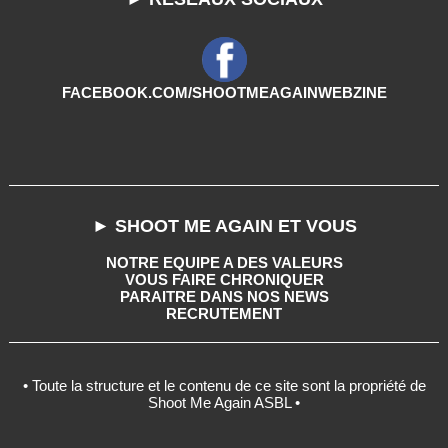
FACEBOOK.COM/SHOOTMEAGAINWEBZINE
► SHOOT ME AGAIN ET VOUS
NOTRE EQUIPE A DES VALEURS
VOUS FAIRE CHRONIQUER
PARAITRE DANS NOS NEWS
RECRUTEMENT
• Toute la structure et le contenu de ce site sont la propriété de
Shoot Me Again ASBL •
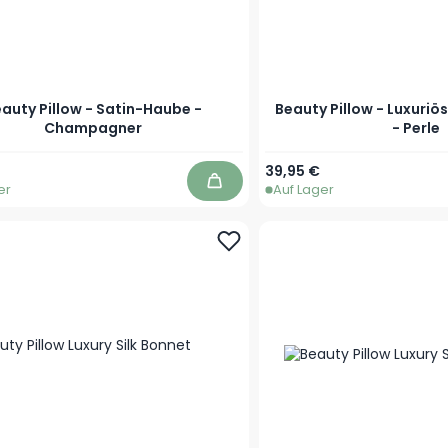
auty Pillow - Satin-Haube -
Beauty Pillow - Luxuri
Champagner
- Perle
39,95 €
er
Auf Lager
In den Warenkorb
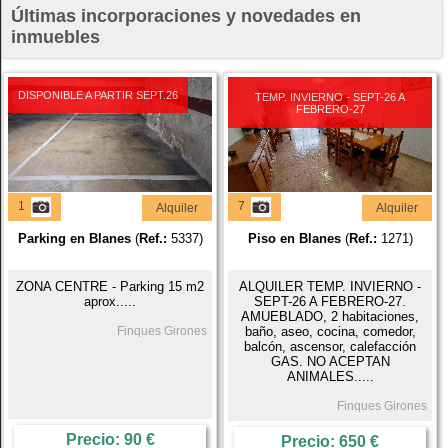
Últimas incorporaciones y novedades en
inmuebles
DISPONIBLE A PARTIR SEPT.26
TEMP. INVIERNO - SEPT-26 A
FEBRERO-27
1
7
Alquiler
Alquiler
Parking en Blanes
(
Ref.:
5337)
Piso en Blanes
(
Ref.:
1271)
ZONA CENTRE - Parking 15 m2
ALQUILER TEMP. INVIERNO -
aprox.....
SEPT-26 A FEBRERO-27.
AMUEBLADO, 2 habitaciones,
Finques Girones
baño, aseo, cocina, comedor,
balcón, ascensor, calefacción
GAS. NO ACEPTAN
ANIMALES.....
Finques Girones
Precio: 90 €
Precio: 650 €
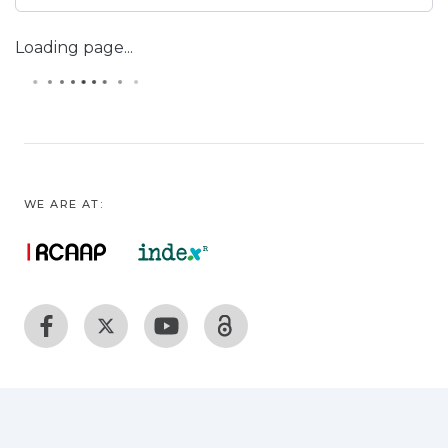
Loading page...
WE ARE AT:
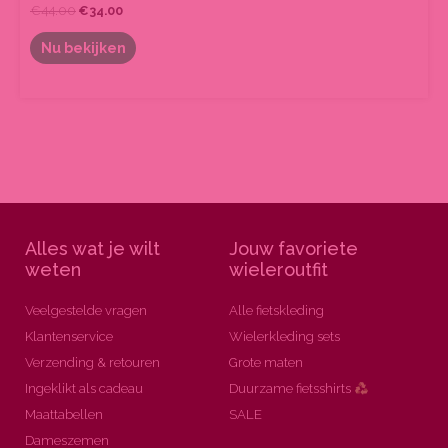
€
44.00
€
34.00
Nu bekijken
Alles wat je wilt
Jouw favoriete
weten
wieleroutfit
Veelgestelde vragen
Alle fietskleding
Klantenservice
Wielerkleding sets
Verzending & retouren
Grote maten
Ingeklikt als cadeau
Duurzame fietsshirts
Maattabellen
SALE
Dameszemen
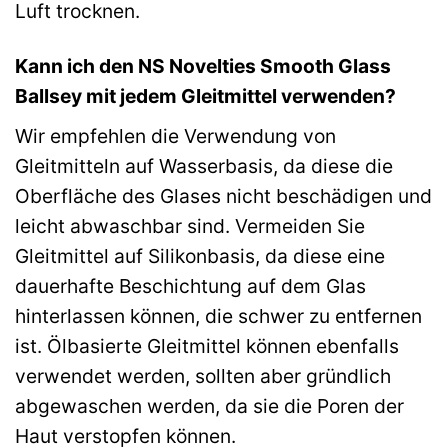
Luft trocknen.
Kann ich den NS Novelties Smooth Glass
Ballsey mit jedem Gleitmittel verwenden?
Wir empfehlen die Verwendung von
Gleitmitteln auf Wasserbasis, da diese die
Oberfläche des Glases nicht beschädigen und
leicht abwaschbar sind. Vermeiden Sie
Gleitmittel auf Silikonbasis, da diese eine
dauerhafte Beschichtung auf dem Glas
hinterlassen können, die schwer zu entfernen
ist. Ölbasierte Gleitmittel können ebenfalls
verwendet werden, sollten aber gründlich
abgewaschen werden, da sie die Poren der
Haut verstopfen können.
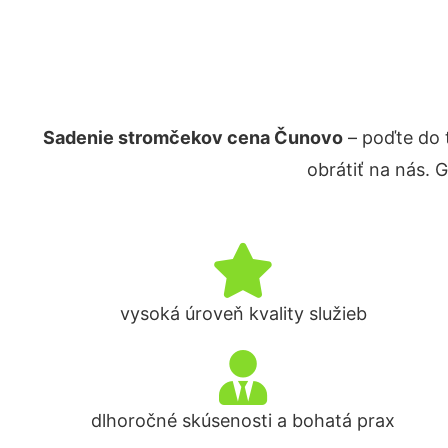
Sadenie stromčekov cena Čunovo
– poďte do 
obrátiť na nás. 
vysoká úroveň kvality služieb
dlhoročné skúsenosti a bohatá prax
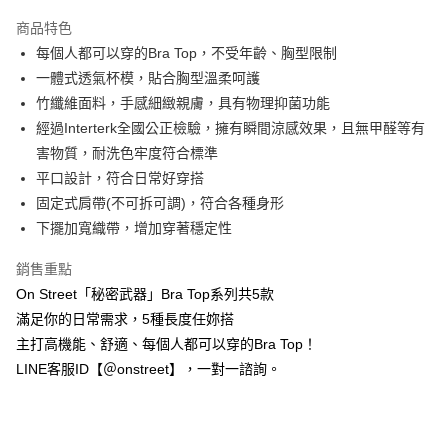
3 期 0 利率 每期
NT$260
21家銀行
商品特色
合作金庫商業銀行
第一商業銀行
超商取貨付款
每個人都可以穿的Bra Top，不受年齡、胸型限制
華南商業銀行
彰化商業銀行
一體式透氣杯模，貼合胸型溫柔呵護
LINE Pay
上海商業儲蓄銀行
台北富邦商業銀行
國泰世華商業銀行
兆豐國際商業銀行
竹纖維面料，手感細緻親膚，具有物理抑菌功能
Apple Pay
臺灣中小企業銀行
台中商業銀行
經過Interterk全國公正檢驗，擁有瞬間涼感效果，且無甲醛等有
匯豐（台灣）商業銀行
華泰商業銀行
害物質，耐洗色牢度符合標準
街口支付
聯邦商業銀行
遠東國際商業銀行
平口設計，符合日常好穿搭
元大商業銀行
永豐商業銀行
悠遊付
固定式肩帶(不可拆可調)，符合各種身形
玉山商業銀行
星展（台灣）商業銀行
下擺加寬織帶，增加穿著穩定性
台新國際商業銀行
中國信託商業銀行
AFTEE先享後付
台灣樂天信用卡公司
相關說明
銷售重點
【關於「AFTEE先享後付」】
ATM付款
On Street「秘密武器」Bra Top系列共5款
AFTEE先享後付是「在收到商品之後才付款」的支付方式。 讓您購物簡單
便利好安心！
滿足你的日常需求，5種長度任妳搭
１．簡單：不需註冊會員、不需綁卡、不需儲值。
運送方式
主打高機能、舒適、每個人都可以穿的Bra Top！
２．便利：只要手機號碼，簡訊認證，即可結帳。
３．安心：先確認商品／服務後，再付款。
LINE客服ID【＠onstreet】，一對一諮詢。
全家付款取貨
每筆NT$80，滿NT$1,500(含以上)免運費
【「AFTEE先享後付」結帳流程】
１．於結帳方式選擇「AFTEE先享後付」後，將跳轉至「AFTEE先享後付」
付款後全家取貨
結帳頁面，進行簡訊認證並確認金額後，即可完成結帳。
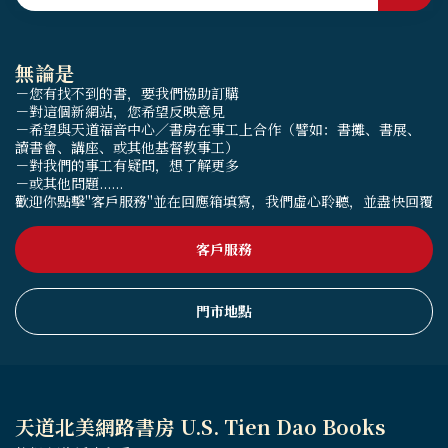
無論是
－您有找不到的書，要我們協助訂購
－對這個新網站，您希望反映意見
－希望與天道福音中心／書房在事工上合作（譬如：書攤、書展、
讀書會、講座、或其他基督教事工）
－對我們的事工有疑問，想了解更多
－或其他問題......
歡迎你點擊"客戶服務"並在回應箱填寫，我們虛心聆聽，並盡快回覆
客戶服務
門市地點
天道北美網路書房 U.S. Tien Dao Books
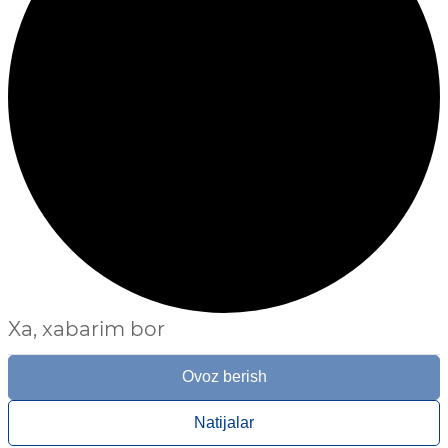
Xa, xabarim bor
Ovoz berish
Natijalar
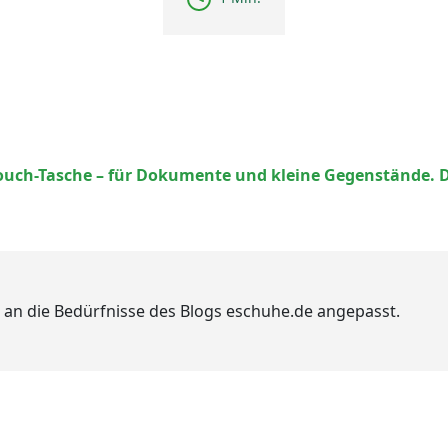
ouch-Tasche – für Dokumente und kleine Gegenstände. D
 an die Bedürfnisse des Blogs eschuhe.de angepasst.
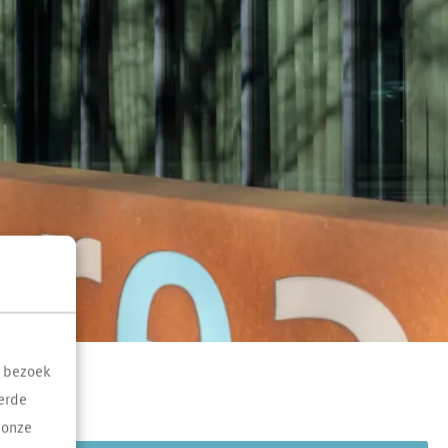
t bezoek
erde
 onze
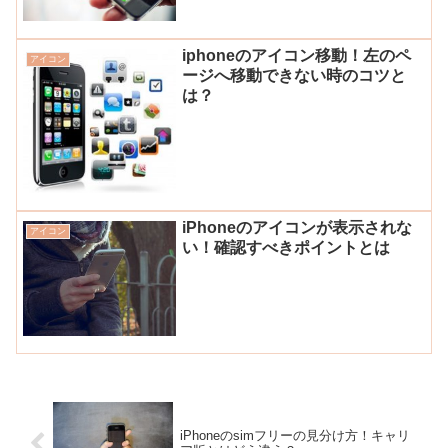
iphoneのアイコン移動！左のペ
アイコン
ージへ移動できない時のコツと
は？
iPhoneのアイコンが表示されな
アイコン
い！確認すべきポイントとは
iPhoneのsimフリーの見分け方！キャリ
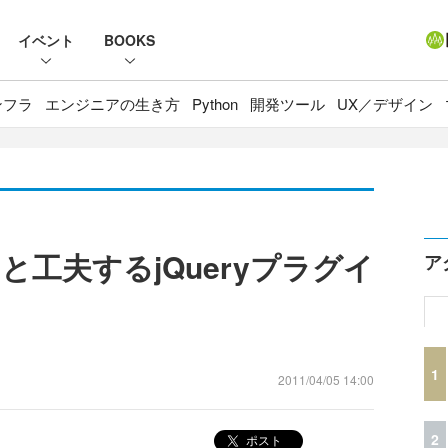
イベント
BOOKS
ンフラ
エンジニアの生き方
Python
開発ツール
UX／デザイン
工夫するjQueryプラグイ
ア
1
2011/04/05 14:00
2
ポスト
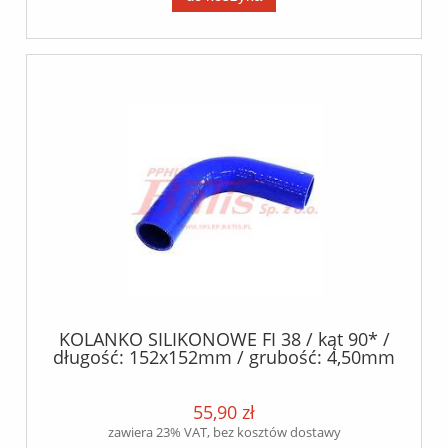
KOLANKO SILIKONOWE FI 38 / kąt 90* /
długość: 152x152mm / grubość: 4,50mm
/- 0.5mm / silikon poliester /
55,90 zł
zawiera 23% VAT, bez kosztów dostawy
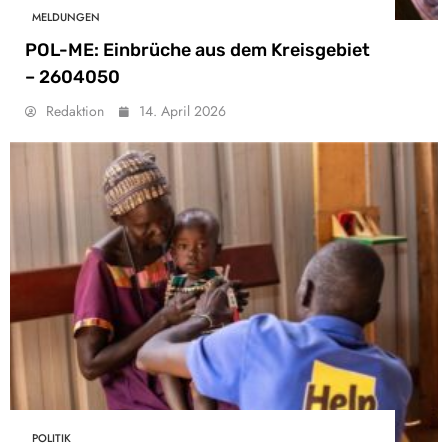
MELDUNGEN
POL-ME: Einbrüche aus dem Kreisgebiet
– 2604050
Redaktion
14. April 2026
POLITIK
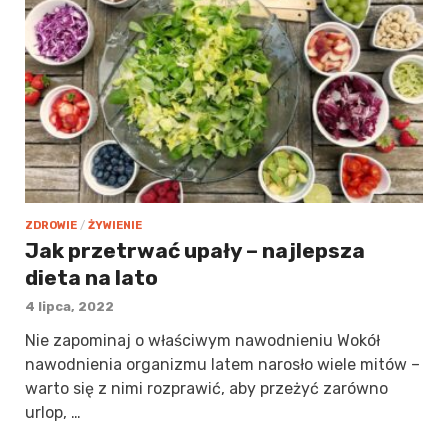
ZDROWIE
/
ŻYWIENIE
Jak przetrwać upały – najlepsza
dieta na lato
4 lipca, 2022
Nie zapominaj o właściwym nawodnieniu Wokół
nawodnienia organizmu latem narosło wiele mitów –
warto się z nimi rozprawić, aby przeżyć zarówno
urlop, …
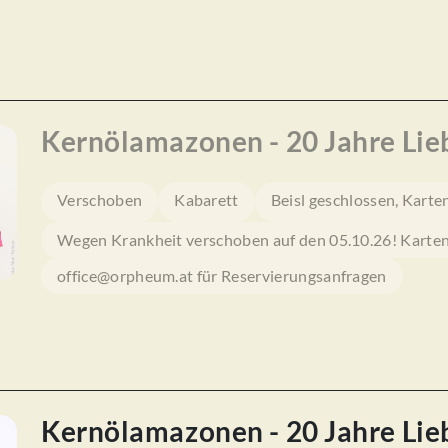
Kernölamazonen - 20 Jahre Lie
Verschoben
Kabarett
Beisl geschlossen, Karte
Wegen Krankheit verschoben auf den 05.10.26! Karten 
office@orpheum.at für Reservierungsanfragen
Kernölamazonen - 20 Jahre Lie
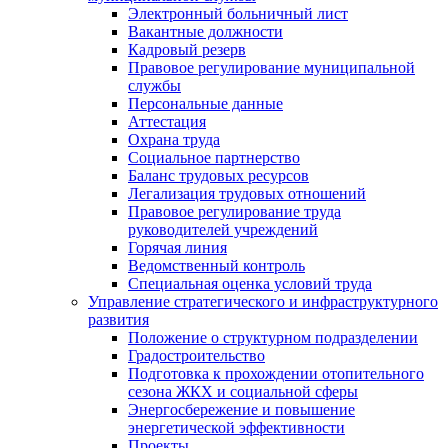
Электронный больничный лист
Вакантные должности
Кадровый резерв
Правовое регулирование муниципальной
службы
Персональные данные
Аттестация
Охрана труда
Социальное партнерство
Баланс трудовых ресурсов
Легализация трудовых отношений
Правовое регулирование труда
руководителей учреждений
Горячая линия
Ведомственный контроль
Специальная оценка условий труда
Управление стратегического и инфраструктурного
развития
Положение о структурном подразделении
Градостроительство
Подготовка к прохождении отопительного
сезона ЖКХ и социальной сферы
Энергосбережение и повышение
энергетической эффективности
Проекты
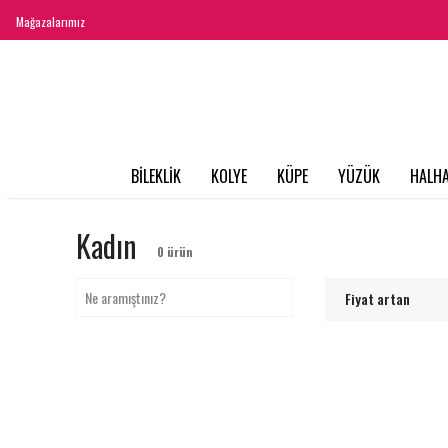
Mağazalarımız
BİLEKLİK
KOLYE
KÜPE
YÜZÜK
HALHA
Kadın
0
ürün
Fiyat artan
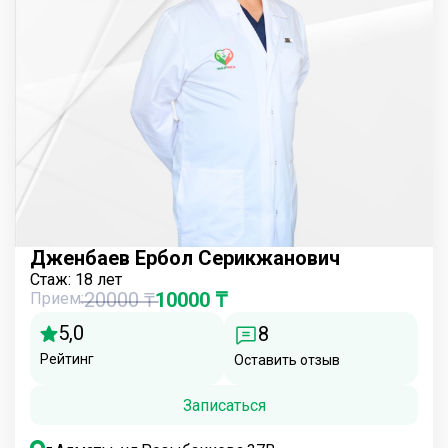
Дженбаев Ербол Серикжанович
Стаж:
18 лет
20000 ₸
10000 ₸
Прием:
5,0
8
Рейтинг
Оставить отзыв
Записаться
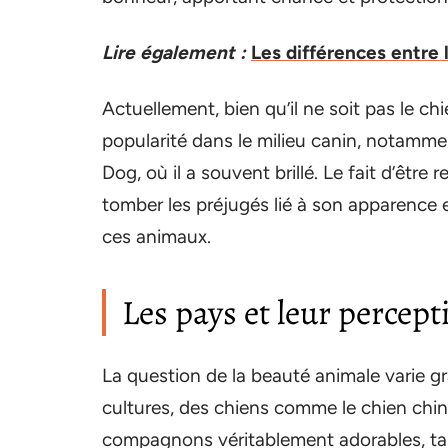
Lire également :
Les différences entre 
Actuellement, bien qu’il ne soit pas le c
popularité dans le milieu canin, notamm
Dog, où il a souvent brillé. Le fait d’être
tomber les préjugés lié à son apparence 
ces animaux.
Les pays et leur percep
La question de la beauté animale varie gr
cultures, des chiens comme le chien chi
compagnons véritablement adorables, tan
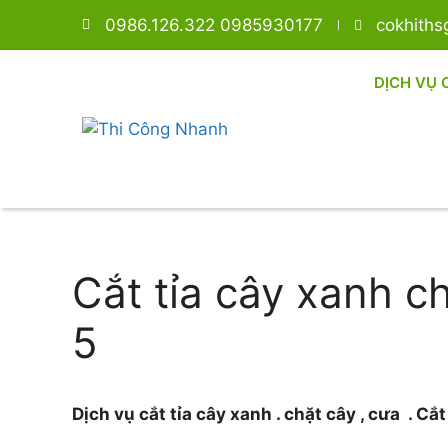
0986.126.322 0985930177
cokhith
DỊCH VỤ 
Cắt tỉa cây xanh c
5
Dịch vụ cắt tỉa cây xanh . chặt cây , cưa . Cắ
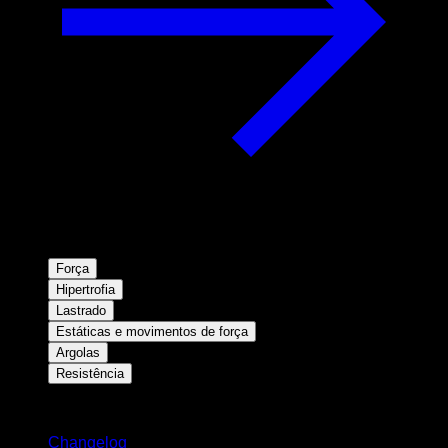
Força
Hipertrofia
Lastrado
Estáticas e movimentos de força
Argolas
Resistência
Mantenha-se atualizado
Changelog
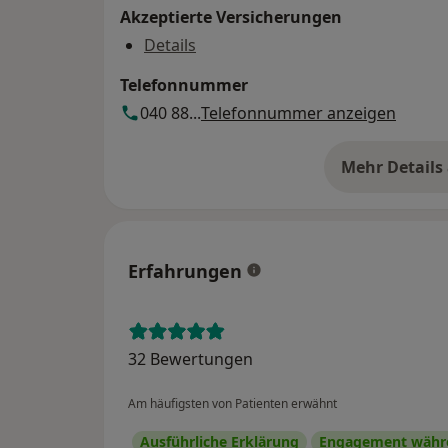
Akzeptierte Versicherungen
Details
Telefonnummer
040 88...
Telefonnummer anzeigen
Mehr Details
üb
Erfahrungen
32 Bewertungen
Am häufigsten von Patienten erwähnt
Ausführliche Erklärung
Engagement währe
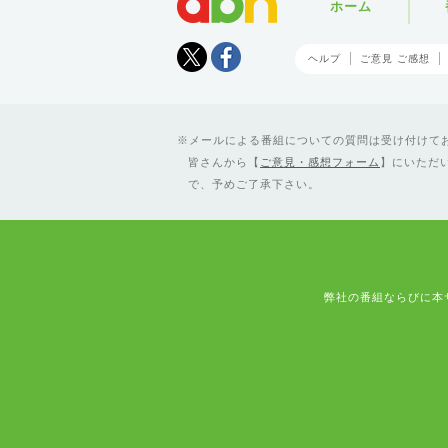
ホーム
Tweet
facebook
ヘルプ
ご意見 ご感想
メールによる番組についての質問は受け付けており
皆さんから【
ご意見・感想フォーム
】にいただ
で、予めご了承下さい。
弊社の番組ならびに本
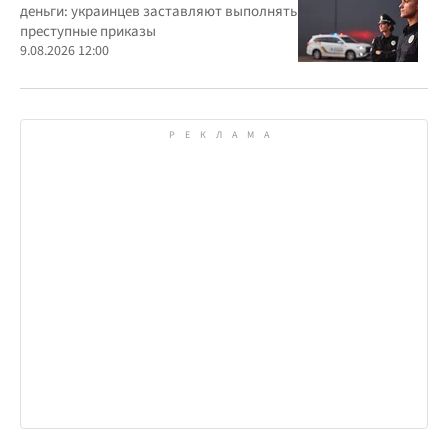
деньги: украинцев заставляют выполнять
преступные приказы
9.08.2026 12:00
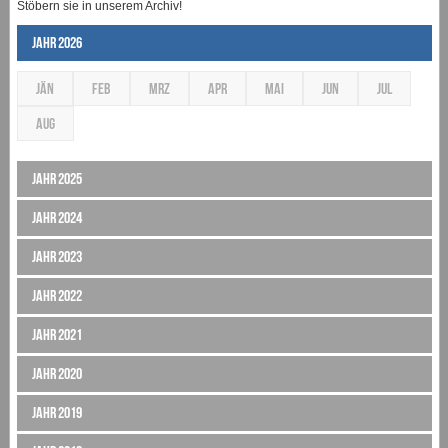
Stöbern sie in unserem Archiv!
Jahr 2026
JÄN
FEB
MRZ
APR
MAI
JUN
JUL
AUG
Jahr 2025
Jahr 2024
Jahr 2023
Jahr 2022
Jahr 2021
Jahr 2020
Jahr 2019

^^^^

## Tâche à réaliser
Réécrivez sous forme de liste JSON de chaînes les lignes qui vont de celle contenant « Stöbern sie in unserem Archiv! » jusqu'à la dernière ligne ci-dessus, à raison d'une chaîne par ligne, sans les lignes vides.

## Réponse ci-dessous
[
  "Stöbern sie in unserem Archiv!",
  "Jahr 2026",
  "JÄN",
  "FEB",
  "MRZ",
  "APR",
  "MAI",
  "JUN",
  "JUL",
  "AUG",
  "Jahr 2025",
  "Jahr 2024",
  "Jahr 2023",
  "Jahr 2022",
  "Jahr 2021",
  "Jahr 2020",
  "Jahr 2019"
]